There is no way to feel good about losing your job, but you might as well take the severance pay to take some of the sting from it. However, before that happens, make sure to ask yourself these important questions.
1. Do I have a right to severance pay? Can the company even refuse to offer me severance pay?
There is no requirement that companies should offer severance pay. However, though it may be voluntary there are situations in which a company may be obliged to pay severance, which are enforceable by law.
a. Written or oral commitments to the employees
Any contracts for the payment of severance, even verbal promises, are binding for your employer.
b. When there is a regular policy of paying severance to workers
If your company has paid severance to individuals in similar situations, they might be obliged to pay severance to other employees as well, so as not to be discriminatory in their practices.
c. You are a federal employee or part of a union
You likely would be subject to formalized plans of paying severance, with relevance as benefits under the Employee Retirement Income Act (ERISA).

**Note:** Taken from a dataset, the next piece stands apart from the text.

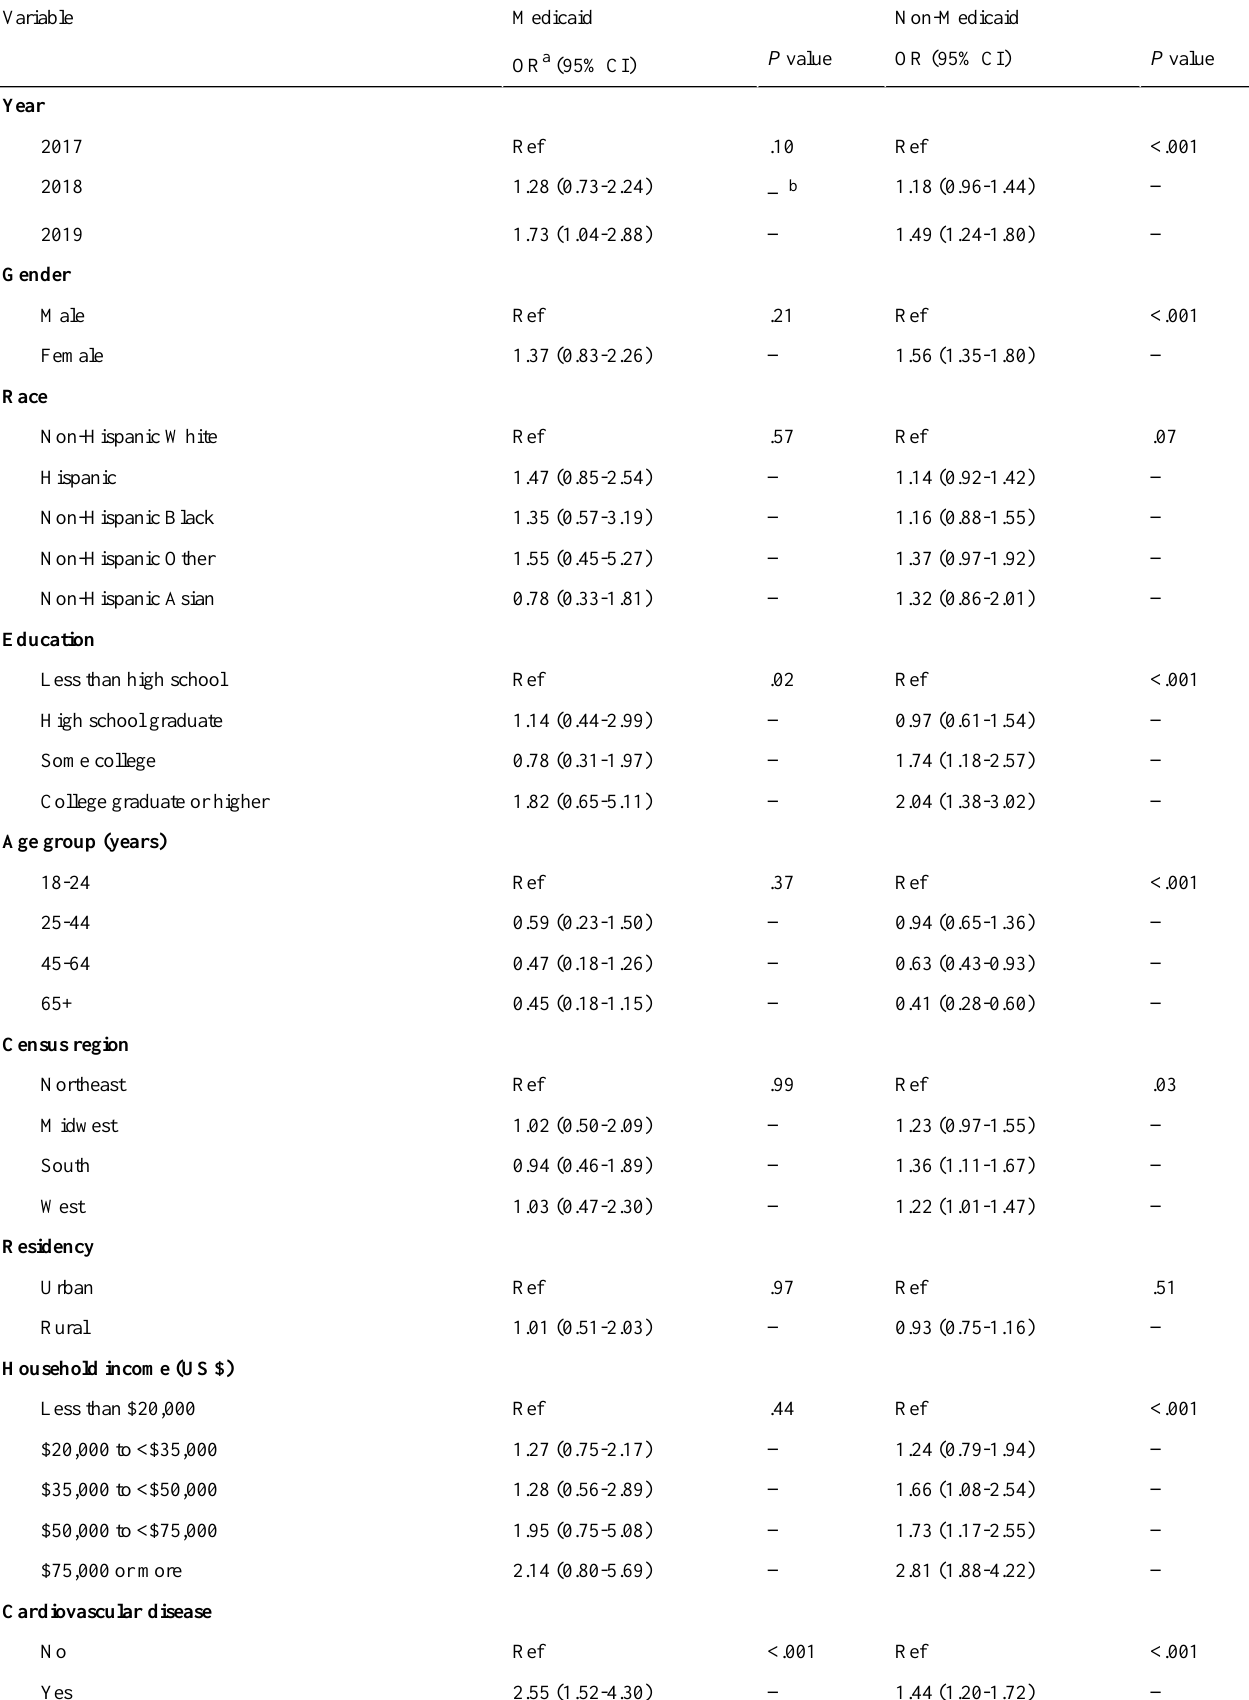
Table 4. The odds ratio of predictors for mobile health for self-regulation among Medicaid and non-Medicaid participants.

2. How much should I expect from my severance pay?
Because the payment of severance is voluntary, it will vary from company to company. Within the United States, it is customary to pay out one or two weeks of pay per year of work with the company; there may be state-mandated base pay.
Your employer is also required at minimum to pay departing employees under the Fair Labor Standards Act (FLSA) for due regular wages and accrued paid time off, such as vacation days. This is separate to the severance package and should not be deducted.
3. Is severance pay taxable?
Yes, the Supreme Court has ruled that severance pay count as taxable wages. Several tax laws apply.
a) Federal income tax depends upon how your severance payments are given. If it is paid as salary continuance, your usual federal income tax withholding rate is applied. If it given as a lump sum payment, you may find it reduced by as much as 25 percent withholding.
b) FICA tax obligations. You must pay 4.2% for Social Security and 1.5% for Medicare.
4. Can I immediately collect unemployment after being laid off?
If you are paid your severance package in lump sum or split payments, you will qualify for unemployment benefits. Salary continuance, however, will disqualify you from collecting unemployment as a measure against double dipping. Check with an employment attorney specializing in severance pay before googling information on what to do.
5. How do I keep my insurance after being laid off?
Perhaps the most urgent worry of employees is finding a way to maintain their insurance policies, because medical bills is the leading cause of bankruptcy in the United States. The Consolidated Omnibus Budget Reconciliation Act, known as COBRA, allows for employees to maintain their insurance policies for up to 18 months, if the termination was not due to gross misconduct.
The downside is that you will need to pay in full the premiums your employer used to pay, but at the company-negotiated group rate that would likely be less expensive than the similar individual policy at the market.